*EXERCISE DETAILS:*
Give again, word for word, every line below from the one that has "252,1 C 306,33" through the one that has "<!-- poi labels -->", both included, and no others.

[Stored data]
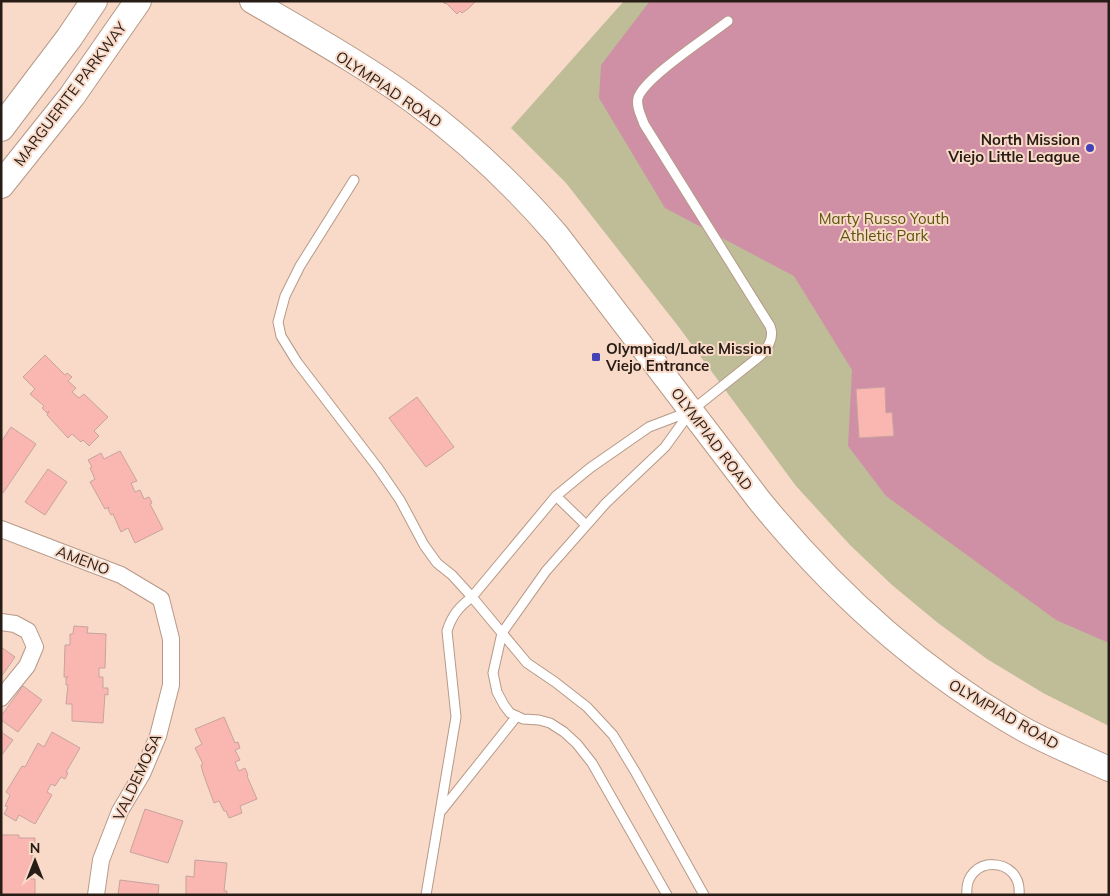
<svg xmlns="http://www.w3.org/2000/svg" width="1110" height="896" viewBox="0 0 1110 896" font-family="Mulish,sans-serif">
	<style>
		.green { fill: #bebd98 }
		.water { fill: #cf90a5 }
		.building { fill: #fab6b0; stroke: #c7a3a0 }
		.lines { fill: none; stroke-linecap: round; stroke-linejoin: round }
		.lane-casing { stroke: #b69988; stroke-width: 11 }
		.street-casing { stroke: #b69988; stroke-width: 18 }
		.secondary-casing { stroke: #b69988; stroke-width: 26 }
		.primary-casing { stroke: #b69988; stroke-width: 28 }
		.lane { stroke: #fff; stroke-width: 9 }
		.street { stroke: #fff; stroke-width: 16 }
		.secondary { stroke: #fff; stroke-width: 24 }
		.primary { stroke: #fff; stroke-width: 26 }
		.poi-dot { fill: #4342b7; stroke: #f9dac8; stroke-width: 2 }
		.labels { text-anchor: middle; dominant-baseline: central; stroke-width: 4; stroke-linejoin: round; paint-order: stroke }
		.street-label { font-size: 15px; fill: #281d16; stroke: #f9dac8 }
		.poi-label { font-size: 15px; font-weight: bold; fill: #281d16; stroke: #f9dac8; text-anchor: end }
		.park-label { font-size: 15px; fill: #59550d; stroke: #f9dac8 }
	</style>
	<rect width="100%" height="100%" fill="#f9dac8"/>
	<!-- green -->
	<path class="green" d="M 624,1 L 1109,1 L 1109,726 L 1043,693 L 987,659 L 938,623 L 892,585 L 850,545 L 796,486 L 678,326 L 566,183 L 511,128 Z"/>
	<!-- water -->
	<path class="water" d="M 650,1 L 1109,1 L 1109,643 L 1056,620 L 886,496 L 848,446 L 852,370 L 794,276 L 665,208 L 599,98 L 601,65 Z"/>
	<!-- building -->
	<path class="building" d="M 442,1 L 476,1 L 468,9 L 462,13 L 460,11 L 457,14 L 446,3 L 445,4 Z
		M 45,355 L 65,375 L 67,373 L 72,377 L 68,381 L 76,388 L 72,392 L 79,398 L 84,394 L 108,417 L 94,431 L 99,436 L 89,446 L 83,440 L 81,442 L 72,434 L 68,438 L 47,415 L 49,411 L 47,413 L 42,408 L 44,406 L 30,394 L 35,389 L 23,377 Z
		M 885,387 L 886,413 L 892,412 L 894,436 L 859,438 L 856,389 Z
		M 417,397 L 454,447 L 426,467 L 389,418 Z
		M 11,427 L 36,444 L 3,493 L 1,491 L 1,442 Z
		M 120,451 L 137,481 L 131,483 L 135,492 L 140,490 L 144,499 L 149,497 L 152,503 L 150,504 L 163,529 L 135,543 L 128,528 L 121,532 L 113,514 L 111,515 L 108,509 L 109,507 L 105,509 L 90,482 L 95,479 L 90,468 L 92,467 L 88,460 L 101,453 L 104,459 Z
		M 48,469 L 67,482 L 45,515 L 25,502 Z
		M 74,626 L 88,627 L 87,633 L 106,634 L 105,668 L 99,668 L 99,677 L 103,677 L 103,688 L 108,688 L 108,695 L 105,694 L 103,723 L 72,721 L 72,704 L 66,704 L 68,685 L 66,685 L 66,678 L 68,677 L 64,677 L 65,645 L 70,645 L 70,634 L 73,634 Z
		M 1,647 L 15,657 L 1,677 Z
		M 23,686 L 42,700 L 18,732 L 1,720 L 1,716 Z
		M 224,717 L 235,743 L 238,742 L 240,748 L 235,750 L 240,760 L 235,762 L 239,771 L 245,768 L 248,775 L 247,776 L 257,799 L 240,806 L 242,813 L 229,818 L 226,811 L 224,811 L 219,801 L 214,803 L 203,773 L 201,765 L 203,764 L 195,748 L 202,744 L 195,729 Z
		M 1,732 L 13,740 L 1,756 Z
		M 52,732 L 80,748 L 66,772 L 68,773 L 65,779 L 61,777 L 55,786 L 51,784 L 47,792 L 52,795 L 35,824 L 19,815 L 16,821 L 4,814 L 8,807 L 5,806 L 10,795 L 6,792 L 22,766 L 25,767 L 38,743 L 44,747 Z
		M 145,809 L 183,821 L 168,863 L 130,852 Z
		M 1,835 L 19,835 L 19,838 L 35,838 L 35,855 L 32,855 L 32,868 L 31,868 L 31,879 L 35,879 L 35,895 L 1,895 Z
		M 195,860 L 227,863 L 224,891 L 227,891 L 227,895 L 186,895 L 186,876 L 194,877 Z
		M 120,880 L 159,885 L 158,895 L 118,895 Z"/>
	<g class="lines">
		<!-- lane casing -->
		<g class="lane-casing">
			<path id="lane" d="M 354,180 L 300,266 L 285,296 L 278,322 L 281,336 L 297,362 L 378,468 L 400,500 L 424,545 L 437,563 L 452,575 L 472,597 L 527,663 L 555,682 L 587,707 L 613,735 L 636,773 L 704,895
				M 556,496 L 586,525
				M 442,810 L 517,716
				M 426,895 L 456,717 L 447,631 C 452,615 459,607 472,597 L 556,496 L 590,468 L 649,427 L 691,411
				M 667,895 L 592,763 L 577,744 L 564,732 L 550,723 L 539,720 L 523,719 L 510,713 L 504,705 L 497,692 L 493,673 L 502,633 L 546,571 L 606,503 L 665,447 L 691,411 L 760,356 C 768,348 775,338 770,326 L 644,124 C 641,115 636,107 638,98 C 644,78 709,36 728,21
				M 967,895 C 963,854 1023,855 1019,895"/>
		</g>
		<!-- street casing -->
		<g class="street-casing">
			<path id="street" d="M 1,529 L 121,575 L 161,599 L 171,639 L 171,685 L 158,736 L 142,774 L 120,811 L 101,860 L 96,895
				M 1,622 L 15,624 L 28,631 L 35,647 L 27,666 L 1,698"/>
		</g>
		<!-- secondary casing -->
		<g class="secondary-casing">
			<path id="secondary" d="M 252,1 C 306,33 362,64 413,101 C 466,140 514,185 557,235 L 759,500 C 833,591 921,671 1023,729 C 1050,744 1080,756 1109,769"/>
		</g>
		<!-- primary casing -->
		<g class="primary-casing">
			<path id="primary" d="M 1,128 L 69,38 L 94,1
				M 1,185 L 72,96 L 138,1"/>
		</g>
		<!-- lane -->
		<use href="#lane" class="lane"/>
		<!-- street -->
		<use href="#street" class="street"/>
		<!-- secondary -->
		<use href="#secondary" class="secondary"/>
		<!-- primary -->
		<use href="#primary" class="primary"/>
	</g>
	<!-- markers -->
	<g class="poi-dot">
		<circle cx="1090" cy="148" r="5"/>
		<rect x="591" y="352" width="10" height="10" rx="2.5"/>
	</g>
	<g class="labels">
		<!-- street labels -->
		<g class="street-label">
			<text transform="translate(389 89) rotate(34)">OLYMPIAD ROAD</text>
			<text transform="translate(70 94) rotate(-53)">MARGUERITE PARKWAY</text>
			<text transform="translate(712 439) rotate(53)">OLYMPIAD ROAD</text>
			<text transform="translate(83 560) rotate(21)">AMENO</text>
			<text transform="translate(1004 714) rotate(30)">OLYMPIAD ROAD</text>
			<text transform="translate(137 777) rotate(-65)">VALDEMOSA</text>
		</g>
		<!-- poi labels -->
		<g class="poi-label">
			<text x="1080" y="139">North Mission<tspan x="1080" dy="17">Viejo Little League</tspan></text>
			<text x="606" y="348" text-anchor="start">Olympiad/Lake Mission<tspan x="606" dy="17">Viejo Entrance</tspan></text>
		</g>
		<!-- park labels -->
		<g class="park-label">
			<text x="884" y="218">Marty Russo Youth<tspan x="884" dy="17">Athletic Park</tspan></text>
		</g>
	</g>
	<!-- border -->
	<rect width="1110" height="896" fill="none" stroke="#281d16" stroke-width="5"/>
	<!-- north arrow -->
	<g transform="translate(35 861)" stroke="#f9dac8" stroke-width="4" paint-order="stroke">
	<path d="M0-4L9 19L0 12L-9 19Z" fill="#281d16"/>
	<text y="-8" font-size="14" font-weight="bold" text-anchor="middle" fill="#281d16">N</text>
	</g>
</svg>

*SOLUTION FOR THIS TASK:*
			<path id="secondary" d="M 252,1 C 306,33 362,64 413,101 C 466,140 514,185 557,235 L 759,500 C 833,591 921,671 1023,729 C 1050,744 1080,756 1109,769"/>
		</g>
		<!-- primary casing -->
		<g class="primary-casing">
			<path id="primary" d="M 1,128 L 69,38 L 94,1
				M 1,185 L 72,96 L 138,1"/>
		</g>
		<!-- lane -->
		<use href="#lane" class="lane"/>
		<!-- street -->
		<use href="#street" class="street"/>
		<!-- secondary -->
		<use href="#secondary" class="secondary"/>
		<!-- primary -->
		<use href="#primary" class="primary"/>
	</g>
	<!-- markers -->
	<g class="poi-dot">
		<circle cx="1090" cy="148" r="5"/>
		<rect x="591" y="352" width="10" height="10" rx="2.5"/>
	</g>
	<g class="labels">
		<!-- street labels -->
		<g class="street-label">
			<text transform="translate(389 89) rotate(34)">OLYMPIAD ROAD</text>
			<text transform="translate(70 94) rotate(-53)">MARGUERITE PARKWAY</text>
			<text transform="translate(712 439) rotate(53)">OLYMPIAD ROAD</text>
			<text transform="translate(83 560) rotate(21)">AMENO</text>
			<text transform="translate(1004 714) rotate(30)">OLYMPIAD ROAD</text>
			<text transform="translate(137 777) rotate(-65)">VALDEMOSA</text>
		</g>
		<!-- poi labels -->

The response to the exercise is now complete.